1986-03-06
1988-05-10
Carrol, J.
357 4, 357 6, 357 30, 357 61, H01L 29161, H01L 2714
Patent
active
047439491
DESCRIPTION:
BRIEF SUMMARY
BACKGROUND OF THE INVENTION
The present invention relates to an optical-electronic device with at least one infrared radiation-sensitive optical-electronic transducer which conducts or emits infrared radiation.
Optical-electronic thermal imaging cameras are known in which a multitude of infrared sensitive sensors are arranged in the focal plane of lens configuration for infrared radiation, a each of the sensors producing an electric signal relative to the intensity of prevailing infrared radiation. The totality of the electrical signals thus gained, amplified and, if necessary, corrected makes it possible to interpret the heat image, e.g., making it visible to the human eye. Previously, numerous individual sensors for detecting heat images were arranged in a one- or two-dimensional array or field. The most sensitive of these prior arrays exhibit a hybrid arrangement: The individual sensors are positioned on a chip consisting of a narrow-gap semiconductor material. The required electronic circuit configurations for amplifying and multiplexing the electric signals are configured on a second silicon chip. A separate electric connection is required between each sensor and the circuit configuration on the silicon chip, which is very impractical for a larger number of sensors and limits the number of sensors to be combined in one array. So so-called focal plane arrays are described in the periodic conference reports Proc. SPIE, Soc. Opt. Engineering, vol. 409 (1983), and earlier ones and elsewhere.
It is the goal and function of the current invention to create an optical-electronic device of the type described above which, instead of a relatively complicated hybrid configuration, has a considerably simplified monolithic configuration, enabling it, e.g., to integrate an increased number of infrared sensors or infrared-radiation emitting diodes within one device.
SUMMARY OF THE INVENTION
The present optical-electronic device is characterized by the fact that on one semiconductor substrate, with the help of at least one intermediate layer, grown epitaxially on the substrate, an additional semiconductor layer is grown epitaxially from a narrow-gap semiconductor, that into this narrow-gap semiconductor layer the optical-electronic transducer is integrated, and that the intermediate layer at each of its interfaces with the semiconductor substrate and with the narrow-gap semiconductor layer there are lattice constants which lie between or close to those of the semiconductor substrate or, respectively, those of the narrow-gap semiconductor layers.

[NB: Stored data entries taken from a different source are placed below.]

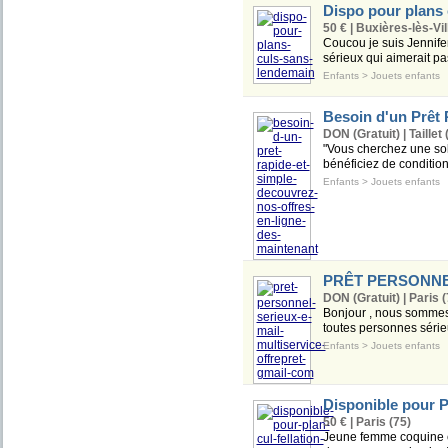
Dispo pour plans
50 € | Buxières-lès-Vil
Coucou je suis Jennife
sérieux qui aimerait pa
Enfants
>
Jouets enfants
Besoin d'un Prêt 
DON (Gratuit) | Taillet 
"Vous cherchez une solu
bénéficiez de condition
Enfants
>
Jouets enfants
PRÊT PERSONNEL 
DON (Gratuit) | Paris (
Bonjour , nous sommes 
toutes personnes série
Enfants
>
Jouets enfants
Disponible pour
50 € | Paris (75)
Jeune femme coquine et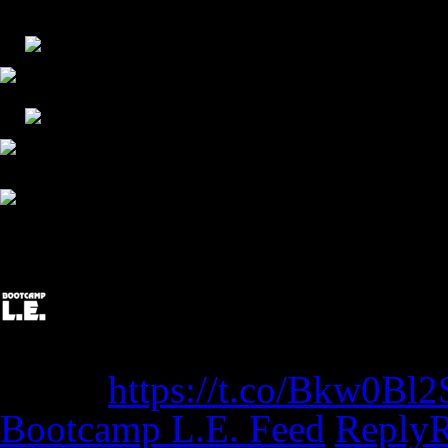
Bootcamp L.E. @Twitter
Post Edited: Team Bootcamp
Berlin
https://t.co/Bkw0Bl
Bootcamp L.E. Feed
Reply
R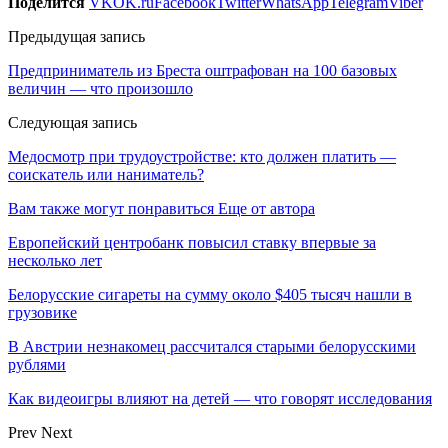
Поделится
VK
OK.ru
Facebook
Twitter
WhatsApp
Telegram
Viber
Предыдущая запись
Предприниматель из Бреста оштрафован на 100 базовых
величин — что произошло
Следующая запись
Медосмотр при трудоустройстве: кто должен платить —
соискатель или наниматель?
Вам также могут понравиться
Еще от автора
Европейский центробанк повысил ставку впервые за
несколько лет
Белорусские сигареты на сумму около $405 тысяч нашли в
грузовике
В Австрии незнакомец рассчитался старыми белорусскими
рублями
Как видеоигры влияют на детей — что говорят исследования
Prev
Next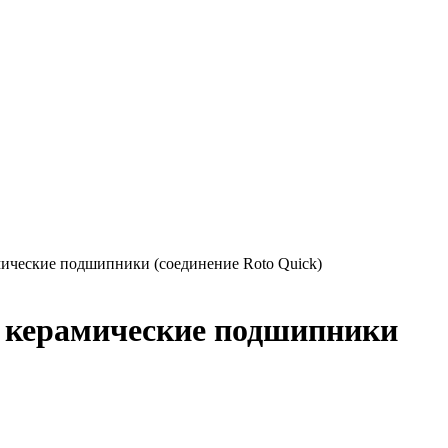
мические подшипники (соединение Roto Quick)
, керамические подшипники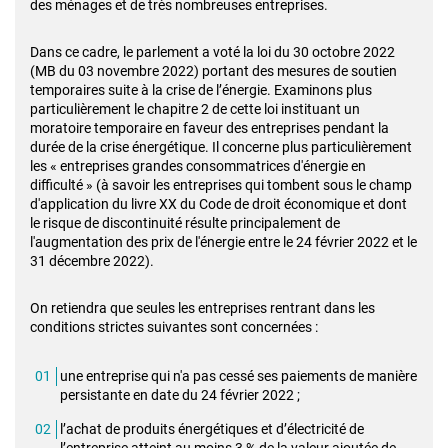
des ménages et de très nombreuses entreprises.
Dans ce cadre, le parlement a voté la loi du 30 octobre 2022
(MB du 03 novembre 2022) portant des mesures de soutien
temporaires suite à la crise de l’énergie. Examinons plus
particulièrement le chapitre 2 de cette loi instituant un
moratoire temporaire en faveur des entreprises pendant la
durée de la crise énergétique. Il concerne plus particulièrement
les « entreprises grandes consommatrices d'énergie en
difficulté » (à savoir les entreprises qui tombent sous le champ
d'application du livre XX du Code de droit économique et dont
le risque de discontinuité résulte principalement de
l'augmentation des prix de l'énergie entre le 24 février 2022 et le
31 décembre 2022).
On retiendra que seules les entreprises rentrant dans les
conditions strictes suivantes sont concernées :
une entreprise qui n'a pas cessé ses paiements de manière
persistante en date du 24 février 2022 ;
l’achat de produits énergétiques et d’électricité de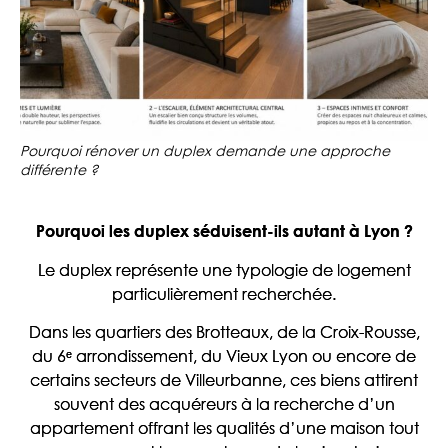
Pourquoi rénover un duplex demande une approche
différente ?
Pourquoi les duplex séduisent-ils autant à Lyon ?
Le duplex représente une typologie de logement
particulièrement recherchée.
Dans les quartiers des Brotteaux, de la Croix-Rousse,
du 6ᵉ arrondissement, du Vieux Lyon ou encore de
certains secteurs de Villeurbanne, ces biens attirent
souvent des acquéreurs à la recherche d’un
appartement offrant les qualités d’une maison tout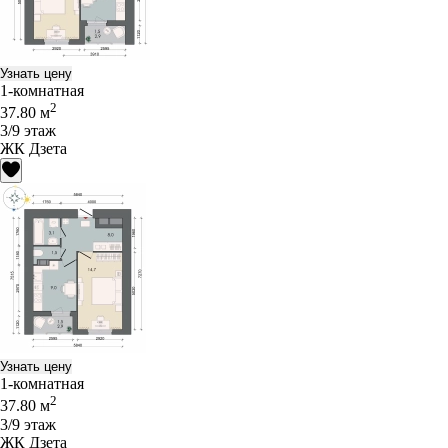
Узнать цену
1-комнатная
2
37.80 м
3/9 этаж
ЖК Дзета
Узнать цену
1-комнатная
2
37.80 м
3/9 этаж
ЖК Дзета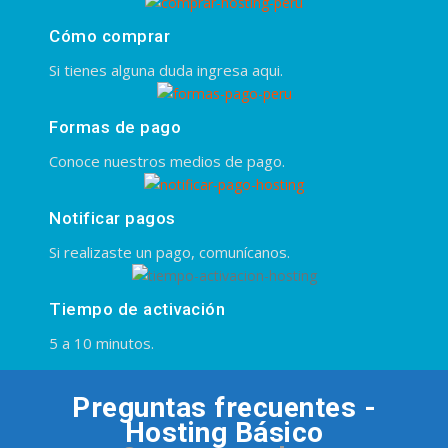
Cómo comprar
Si tienes alguna duda ingresa aqui.
Formas de pago
Conoce nuestros medios de pago.
Notificar pagos
Si realizaste un pago, comunícanos.
Tiempo de activación
5 a 10 minutos.
Preguntas frecuentes -
Hosting Básico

Thus, as a result of the invention, it is now possible to connect through epitaxy a narrow-gap semiconductor layer and a semiconductor substrate with significantly different lattice constants into a monolithic electronic device with the aid of at least one intermediate layer. It has been shown that by choosing the right type of intermediate layer, an epitaxial connection of the intermediate layer with the semiconductor substrate and with the narrow-gap semiconductor layer is also possible when the lattice constants of each of the adjoining materials do not exactly correspond.
The intermediate layer can be appropriately constructed out of two or more partial intermediate layers with varying lattice constants in such a way that at each of the interfaces of adjoining layers--including the semiconductor substrate and the narrow-gap semiconductor layer--the lattice constants of the various materials differ only insignificantly from one another.
In the case of another useful design of the device of the invention, the intermediate layer consists of a mixed crystal whose composition is gradually altered over the thickness of the intermediate layer in such a way that the intermediate layer at its interfaces to the semiconductor substrate and to the narrow-gap semiconductor layer exhibits lattice constants which are close to the lattice constants of the semiconductor substrate or, respectively, to the narrow-gap semiconductor layer.